The Point Bonita Lighthouse is worth the trek and the wait

California Journal

Being at the Point Bonita Lighthouse just north of San Francisco is like being at the end of the earth.

In a way, you are. It’s the western edge of the United States.

Point Bonita Lighthouse tunnel
Visitors must walk through this hand-hewn tunnel to reach the Point Bonita Lighthouse. (Sheryl Jean)

The 1885 lighthouse is still used today, so it’s open for only three hours a day three days a week: from 12:30 p.m. to 3:30 p.m. on Mondays, Saturdays and Sundays. Visiting it is like being let in on a secret.

The U.S. Coast Guard maintains the lighthouse, which is on on the Marin Headlands and part of the Golden Gate National Recreation Area. The National Park Service provides access to visitors.

IMG_5175
After walking through a tunnel, and a narrow cliff-top path, visitors walk over this suspension bridge to reach the lighthouse. (Sheryl Jean)

Be prepared to walk a half mile to the site, through a rough rock tunnel (open only during visiting hours) and over a suspension bridge to the lighthouse, which sits on a small patch of land jutting into the Pacific Ocean.

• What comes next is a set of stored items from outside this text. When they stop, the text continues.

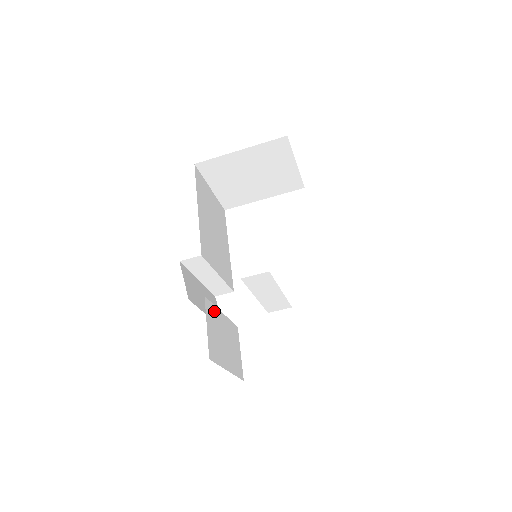
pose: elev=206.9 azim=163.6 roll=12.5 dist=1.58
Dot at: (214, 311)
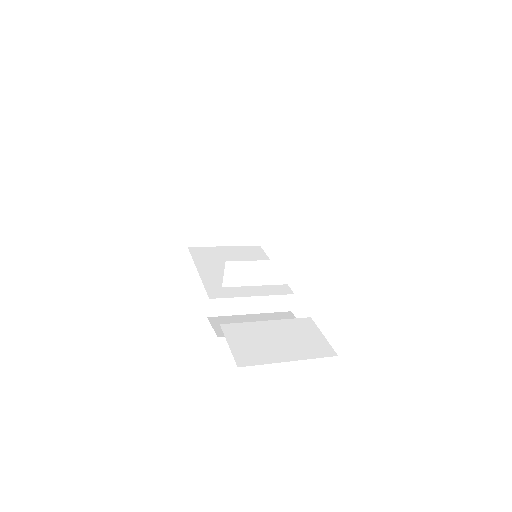
Dot at: (245, 327)
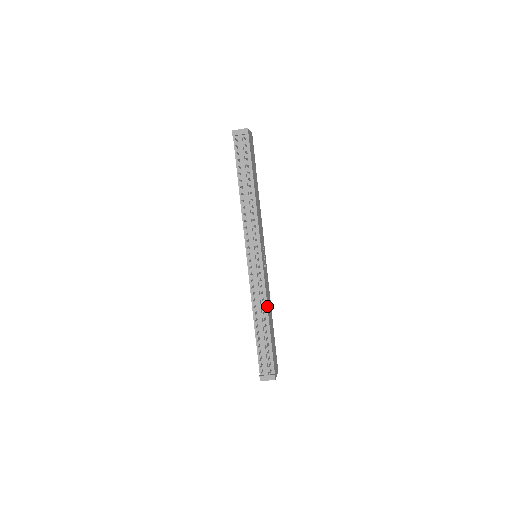
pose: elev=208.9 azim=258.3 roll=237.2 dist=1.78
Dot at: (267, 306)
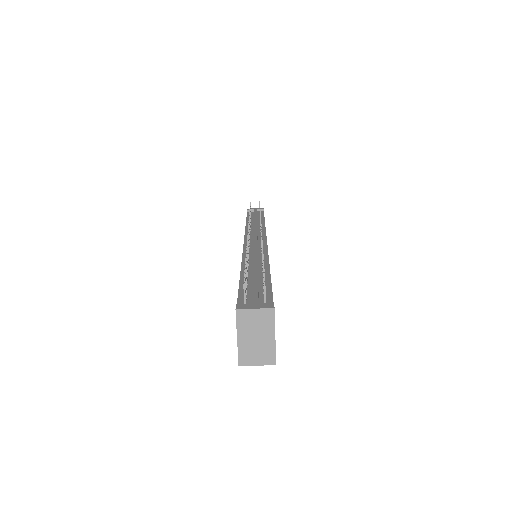
Dot at: (268, 261)
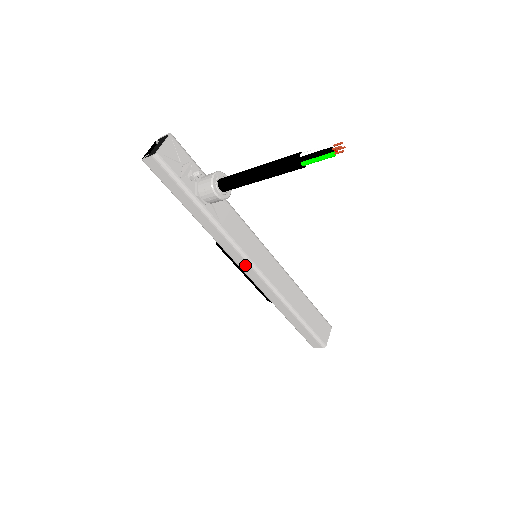
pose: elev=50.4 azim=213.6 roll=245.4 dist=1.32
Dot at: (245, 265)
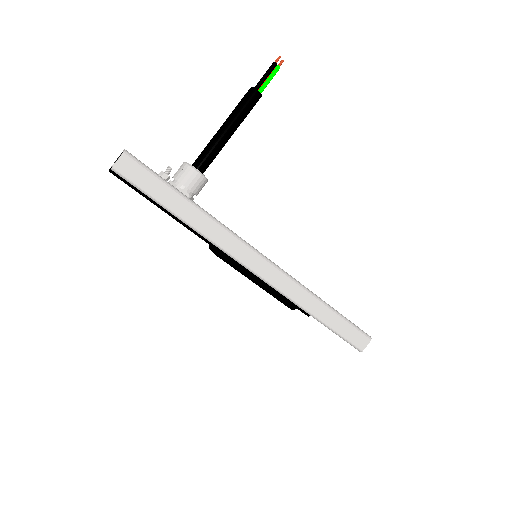
Dot at: (255, 260)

My National Park guide said it took 3.5 months to dig the tunnel by hand.

You’ll be rewarded with spectacular coastal views and seeing nature at its wildest and windiest best.

View from Point Bonita
This is the view looking North from the lighthouse. (Sheryl Jean)

How it works

The 1885 lighthouse was the third one built on the West Coast to help lead ships through dangerous water and thick fog. The original lighthouse was 300 feet above sea level, but fog often obscured the light. It moved to Point Bonita in 1877.

The Point Bonita Lighthouse can shine its beam 18 miles across the ocean in clear conditions using a Fresnel lens, which is based on ground glass prisms arranged in rings around a light source.

In dense fog, sound is used. First, there was a cannon, then a fog bell and a steam siren. Today, an electric fog horn emits two blasts every 30 seconds.

To reach the Point Bonita, visitors must to drive up and down a narrow, steep, twisting road through the Marin Headlands. Parking is limited. A free Marin Headlands Shuttle operates on weekends through September along Bunker Road, Field Road and Fort Baker, stopping at the lighthouse.